Applauding the efforts taken by Tata Power, Chavan says, “Tata has set an example of what industry can do. Academic institutions need to do more ecological work on the hydrology of streams that Mahseer occupy. The list is long, so pick the best way to contribute.”
Catching them young
According to Vishwasrao, measures for Mahseer conservation could include more natural breeding grounds, changes in fishing practices and encouraging community participation to sustain this project for a long time. “Since its inception, Tata Power’s Mahseer initiative has been conducting various activities for youngsters under their Club Enerji initiative. These include excursions that raise awareness about the gorgeous Mahseer. The idea is to encourage children to learn about an important aspect of their ecology, while also initiating the slightly older kids into enjoying the sport of fishing the Mahseer, and then letting it back into the water,” says Vishwasrao.
These activities bode well for Mahseer. Mahesh attributes the growing awareness towards Mahseer, outside of regions they are found in, to coverage in the media, and efforts of groups and individuals working towards conservation of the species. “The tiger of the freshwater is also more recognised as a hot topic for research, conservation and community outreach. One of the recent initiatives included an organisation collaborating with a group of artists to create a Mahseer installation made out of recycled material, with a walk-through gallery filled with Mahseer, freshwater fish, habitat images and information inside the model. It got people from all walks of life to take an interest in freshwater fish and rivers, which receive little to no attention,” she says.
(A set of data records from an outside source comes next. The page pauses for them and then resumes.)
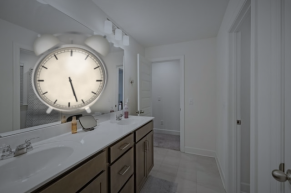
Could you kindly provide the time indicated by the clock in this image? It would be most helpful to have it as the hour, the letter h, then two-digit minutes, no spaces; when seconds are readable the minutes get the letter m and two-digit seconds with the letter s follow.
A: 5h27
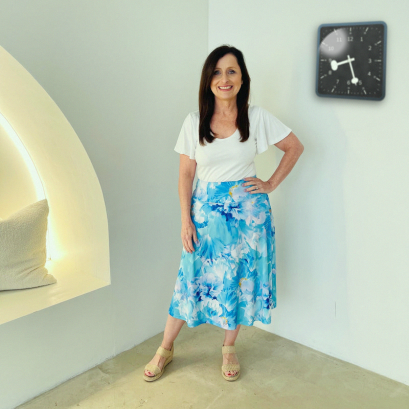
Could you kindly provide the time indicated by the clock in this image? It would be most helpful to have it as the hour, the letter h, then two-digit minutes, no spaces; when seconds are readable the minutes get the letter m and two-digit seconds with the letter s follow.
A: 8h27
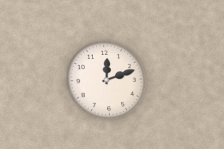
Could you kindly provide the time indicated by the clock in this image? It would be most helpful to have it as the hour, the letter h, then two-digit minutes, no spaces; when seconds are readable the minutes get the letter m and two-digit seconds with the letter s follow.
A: 12h12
Stressing on the need for intensive and concerted efforts for the conservation of Mahseer as these are widely distributed and though there are general threats, Chavan adds, “However, localised threats need to be identified and specific conservation programmes need to be implemented.”
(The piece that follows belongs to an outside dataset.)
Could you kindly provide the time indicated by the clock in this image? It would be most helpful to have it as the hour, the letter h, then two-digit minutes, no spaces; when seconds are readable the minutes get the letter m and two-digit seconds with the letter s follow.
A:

Mahesh urges civil society groups and NGOs to be more vocal about sustainable land use along rivers to ensure pollution and activities that disturb the ecosystem are curbed, giving rivers and their fish populations a better chance for survival. “Mahseer conservation requires a state/ river-wise plan, with the demarcation of important Mahseer habitats to focus on. What we need is funding not just for Mahseer, but a holistic approach towards Mahseer conservation which includes the entire river habitat. Organisations and institutions need to support more individuals in the field to carry out research, outreach and conservation interventions, such as outreach and restoration where required,” says the river ecologist.
Tata Power that has been involved in the field of breeding Mahseer for 50 years and counting is elated at the outcome of its untiring efforts. “Unlike typical corporate practice, success in this venture is measured by literally going into the red, so that the Mahseer goes off the IUCN endangered list! Rivers and lakes that were once bereft of the Mahseer are now teeming with them after hatchlings introduced from the Walvan hatchery have started breeding and increasing. Mahseer are also now being increasingly sighted at various points by avid anglers,” says Vishwasrao.
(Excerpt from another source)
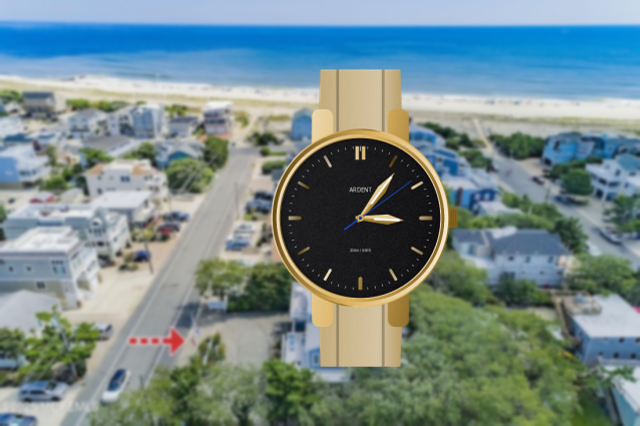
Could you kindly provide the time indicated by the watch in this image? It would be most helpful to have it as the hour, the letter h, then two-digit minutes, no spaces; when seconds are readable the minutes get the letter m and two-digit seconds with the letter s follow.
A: 3h06m09s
Mahesh sees a great deal of potential for Mahseer tourism in the country. “We already have fish sanctuaries, where tourists and religious devotees visit. The untapped potential lies with the eco-tourism industry, with catch and release (C&R) recreational angling. Sustainable means of C&R angling tourism have been proven as a great source of revenue generation for local communities, while monitoring and protecting fish populations, through strictly enforced guidelines and rules,” she adds.
However, Chavan agrees that there is, but one must be careful. “Tourism is a double-edged sword. Poorly designed and implemented tourism models can ruin not just Mahseer but also disturb, if not destroy, river ecology and water security,” he says.